(Beginning of Text shown)
Personal information
- Full name: Pavlo Viktorovych Rebenok
- Date of birth: 23 July 1985 (age 40)
- Place of birth: Ordzhonikidze, Ukrainian SSR
- Height: 1.81 m (5 ft 11 in)
- Position: Midfielder

Team information
- Current team: Vorskla Poltava U-21 (assistant)

Youth career
- 0000–2003: Dnipro Dnipropetrovsk

Senior career*
- Years: Team / Apps / (Gls)
- 2003–2004: Dnipro-3 Dnipropetrovsk / ? / (?)
- 2004: Uralan Elista / 0 / (0)
- 2004–2007: Vorskla Poltava / 36 / (1)
- 2008–2009: Metalist Kharkiv / 2 / (0)
- 2008–2009: → Chornomorets Odesa (loan) / 17 / (0)
- 2009–2011: Chornomorets Odesa / 53 / (2)
- 2011–2012: Vorskla Poltava / 27 / (6)
- 2012–2015: Metalist Kharkiv / 19 / (1)
- 2013: → Vorskla Poltava (loan) / 30 / (1)
- 2014: → Chornomorets Odesa (loan) / 11 / (0)
- 2015: Torpedo-BelAZ Zhodino / 12 / (0)
- 2016–2021: Vorskla Poltava / 133 / (7)
- Total:  / 340 / (18)

Managerial career
- 2021–2024: Vorskla Poltava U19 (assistant)
- 2024–2025: Vorskla-2 Poltava (assistant)
- 2025: Vorskla Poltava U19 (assistant)
- 2025–: Hirnyk-Sport Horishni Plavni (assistant)

= Pavlo Rebenok =

Ukrainian footballer (born 1985)

Pavlo Rebenok (Павло Вікторович Ребенок; born 23 July 1985) is a Ukrainian football manager and former player who played as a left midfielder.

==Career==
Initially, he joined Chornomorets on loan from Metalist Kharkiv in July 2008 in hopes of finding more playing time, as in Metalist he was limited to only 2 games during the entire season. In June 2012 he signed a three-year deal with Metalist Kharkiv.

==Managerial career==
Since July 1, 2021, Rebenok was assistant manager of Vorskla U19 for three years. Since July 1, 2024, he has been assistant manager of Vorskla-2. Since January 14, 2025, Rebenok has again been assistant manager of Vorskla U19. Since July 1, 2025, he has been assistant manager of Hirnyk-Sport Horishni Plavni where Rebenok supports Jovan Markoski.
(End of Text shown)
Tasks for this exercise ->
[a] Copy the Pavlo Rebenok profile word for word, from "- 2025: Vorskla" to "with Metalist Kharkiv.".
[b] Name every club in the senior career section of the Pavlo Rebenok profile, giving each club only once.
The listing after this point comes from a separate source.
(Beginning of Stored data)
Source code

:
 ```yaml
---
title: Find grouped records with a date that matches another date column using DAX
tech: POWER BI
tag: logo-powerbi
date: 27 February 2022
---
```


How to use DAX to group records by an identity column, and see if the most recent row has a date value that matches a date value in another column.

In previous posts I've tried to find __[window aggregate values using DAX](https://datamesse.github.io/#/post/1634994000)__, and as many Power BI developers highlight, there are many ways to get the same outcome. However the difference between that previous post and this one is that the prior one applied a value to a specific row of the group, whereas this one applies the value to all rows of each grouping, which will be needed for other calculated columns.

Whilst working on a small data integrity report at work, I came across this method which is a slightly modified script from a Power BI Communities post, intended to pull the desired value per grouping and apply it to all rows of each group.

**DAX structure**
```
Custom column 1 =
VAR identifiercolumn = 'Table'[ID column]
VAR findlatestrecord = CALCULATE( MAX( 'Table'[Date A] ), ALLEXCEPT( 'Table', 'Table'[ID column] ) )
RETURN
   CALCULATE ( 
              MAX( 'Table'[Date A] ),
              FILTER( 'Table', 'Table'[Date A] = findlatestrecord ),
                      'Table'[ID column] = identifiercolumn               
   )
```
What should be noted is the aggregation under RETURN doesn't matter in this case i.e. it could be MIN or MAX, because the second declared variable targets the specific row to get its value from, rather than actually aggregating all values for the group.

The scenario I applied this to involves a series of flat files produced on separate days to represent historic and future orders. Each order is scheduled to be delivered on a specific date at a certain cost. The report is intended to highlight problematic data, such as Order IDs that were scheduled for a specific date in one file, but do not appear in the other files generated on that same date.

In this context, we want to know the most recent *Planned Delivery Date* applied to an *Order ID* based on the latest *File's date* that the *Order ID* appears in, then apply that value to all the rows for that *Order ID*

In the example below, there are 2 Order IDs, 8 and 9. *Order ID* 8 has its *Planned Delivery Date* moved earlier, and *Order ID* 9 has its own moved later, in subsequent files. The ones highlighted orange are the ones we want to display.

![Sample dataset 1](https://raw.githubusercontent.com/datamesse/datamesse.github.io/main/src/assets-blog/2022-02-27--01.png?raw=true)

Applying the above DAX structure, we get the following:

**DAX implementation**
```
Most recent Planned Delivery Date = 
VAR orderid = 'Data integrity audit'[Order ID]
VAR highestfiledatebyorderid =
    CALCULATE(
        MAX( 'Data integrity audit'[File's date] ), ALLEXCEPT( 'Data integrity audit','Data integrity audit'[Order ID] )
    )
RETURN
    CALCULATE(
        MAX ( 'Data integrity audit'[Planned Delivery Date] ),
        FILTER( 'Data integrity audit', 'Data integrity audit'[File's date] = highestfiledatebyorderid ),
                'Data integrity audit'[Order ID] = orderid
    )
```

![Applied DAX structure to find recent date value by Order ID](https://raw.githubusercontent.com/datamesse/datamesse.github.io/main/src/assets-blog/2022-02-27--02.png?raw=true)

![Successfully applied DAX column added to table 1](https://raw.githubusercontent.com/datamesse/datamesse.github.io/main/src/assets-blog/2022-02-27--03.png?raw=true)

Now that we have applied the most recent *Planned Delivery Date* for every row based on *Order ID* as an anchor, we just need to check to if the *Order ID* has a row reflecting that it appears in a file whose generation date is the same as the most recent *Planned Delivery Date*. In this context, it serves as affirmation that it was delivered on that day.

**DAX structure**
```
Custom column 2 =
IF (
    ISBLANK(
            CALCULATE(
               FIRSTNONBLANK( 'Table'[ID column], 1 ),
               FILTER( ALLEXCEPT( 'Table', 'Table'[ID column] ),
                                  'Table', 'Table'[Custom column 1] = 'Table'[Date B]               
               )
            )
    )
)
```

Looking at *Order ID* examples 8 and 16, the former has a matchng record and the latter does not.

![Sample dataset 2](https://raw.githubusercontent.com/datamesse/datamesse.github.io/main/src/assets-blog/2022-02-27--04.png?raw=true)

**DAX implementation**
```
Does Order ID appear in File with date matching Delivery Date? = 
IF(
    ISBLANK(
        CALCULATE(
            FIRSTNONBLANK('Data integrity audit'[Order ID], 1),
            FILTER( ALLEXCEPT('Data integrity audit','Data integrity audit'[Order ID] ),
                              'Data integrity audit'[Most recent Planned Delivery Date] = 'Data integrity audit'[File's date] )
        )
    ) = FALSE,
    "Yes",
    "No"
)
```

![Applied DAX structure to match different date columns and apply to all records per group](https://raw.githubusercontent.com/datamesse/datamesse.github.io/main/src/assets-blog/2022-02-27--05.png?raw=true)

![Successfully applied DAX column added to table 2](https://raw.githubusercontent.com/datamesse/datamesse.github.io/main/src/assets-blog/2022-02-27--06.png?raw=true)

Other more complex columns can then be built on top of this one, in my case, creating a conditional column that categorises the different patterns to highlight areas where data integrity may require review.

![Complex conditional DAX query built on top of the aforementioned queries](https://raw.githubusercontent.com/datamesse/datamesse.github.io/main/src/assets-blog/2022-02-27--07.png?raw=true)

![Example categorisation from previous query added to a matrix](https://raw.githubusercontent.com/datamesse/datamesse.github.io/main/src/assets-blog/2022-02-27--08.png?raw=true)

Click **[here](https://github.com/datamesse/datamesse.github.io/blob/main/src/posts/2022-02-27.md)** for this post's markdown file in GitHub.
(End of Stored data)
Exercise results ->
[a]
- 2025: Vorskla Poltava U19 (assistant)
- 2025–: Hirnyk-Sport Horishni Plavni (assistant)

= Pavlo Rebenok =

Ukrainian footballer (born 1985)

Pavlo Rebenok (Павло Вікторович Ребенок; born 23 July 1985) is a Ukrainian football manager and former player who played as a left midfielder.

==Career==
Initially, he joined Chornomorets on loan from Metalist Kharkiv in July 2008 in hopes of finding more playing time, as in Metalist he was limited to only 2 games during the entire season. In June 2012 he signed a three-year deal with Metalist Kharkiv.

[b] Dnipro-3 Dnipropetrovsk, Uralan Elista, Vorskla Poltava, Metalist Kharkiv, Chornomorets Odesa, Torpedo-BelAZ Zhodino